*What you have to do*. Return the text of every entry below word for word, leaving out the pictures.

Short-answer chart tasks:
----

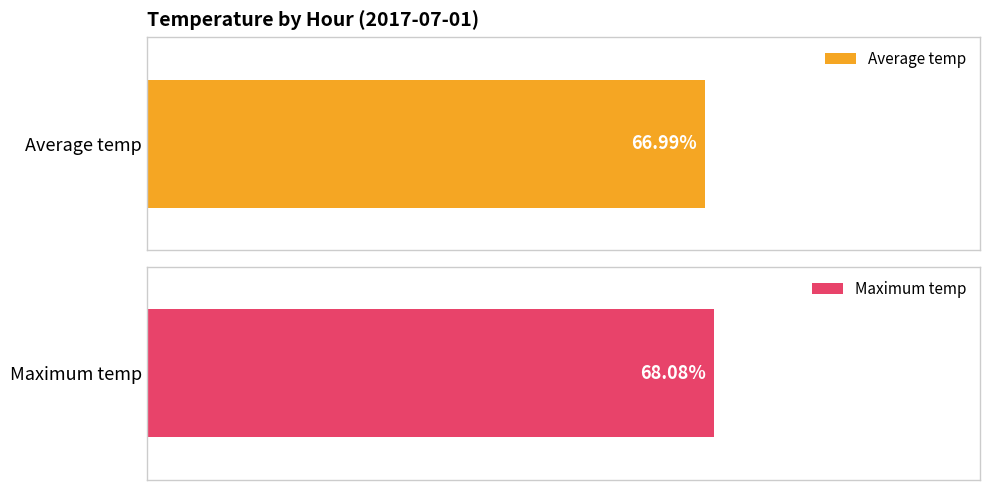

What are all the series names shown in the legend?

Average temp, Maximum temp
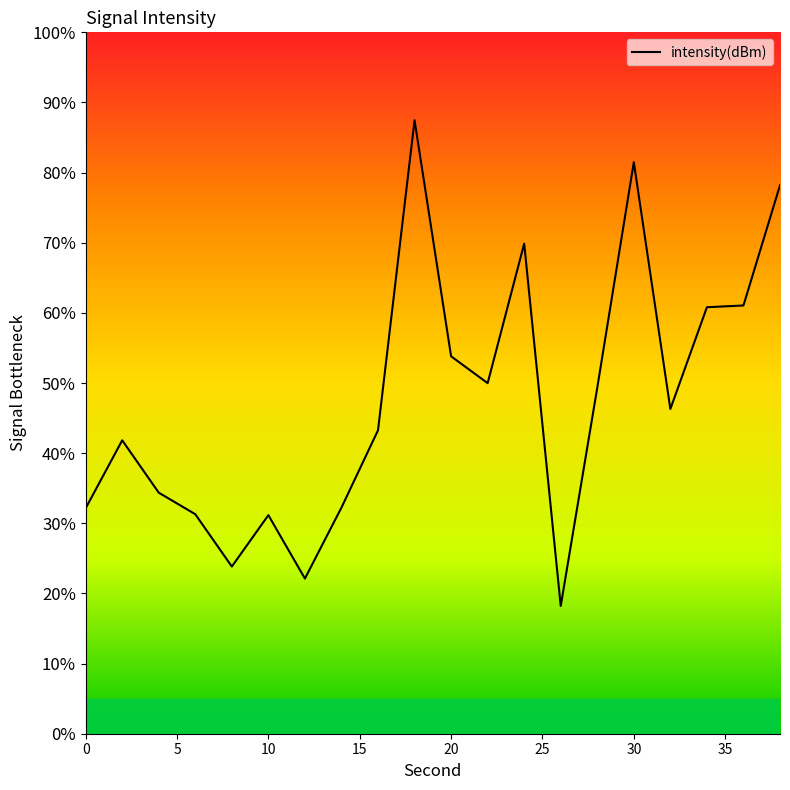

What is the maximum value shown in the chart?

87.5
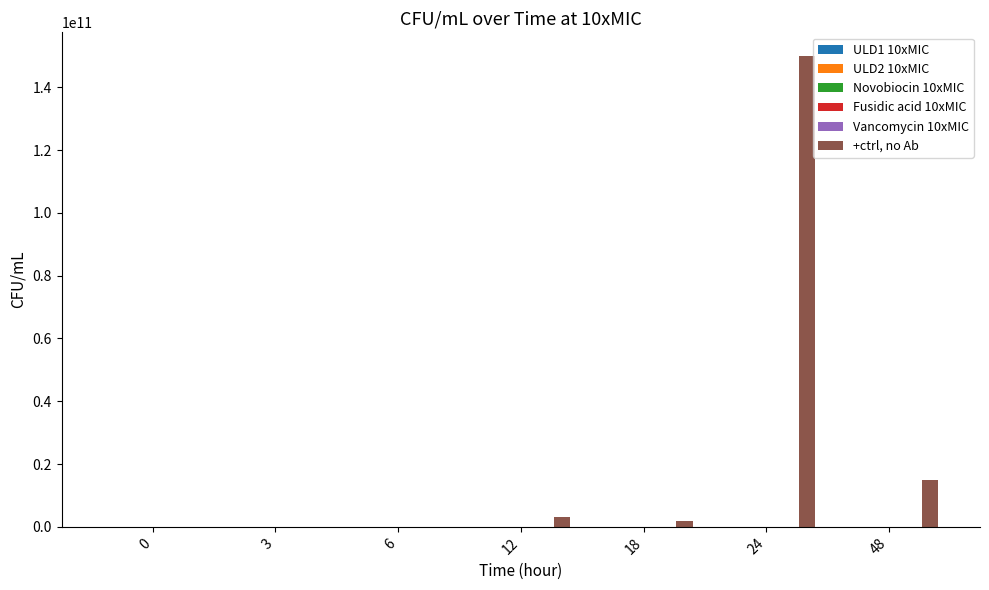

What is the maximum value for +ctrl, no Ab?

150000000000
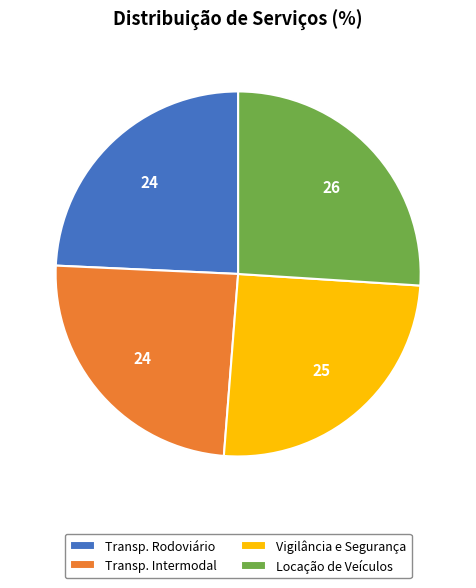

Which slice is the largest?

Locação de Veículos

----

*Result below*.
What are all the series names shown in the legend?

Average temp, Maximum temp

What is the maximum value shown in the chart?

87.5

What is the maximum value for +ctrl, no Ab?

150000000000

Which slice is the largest?

Locação de Veículos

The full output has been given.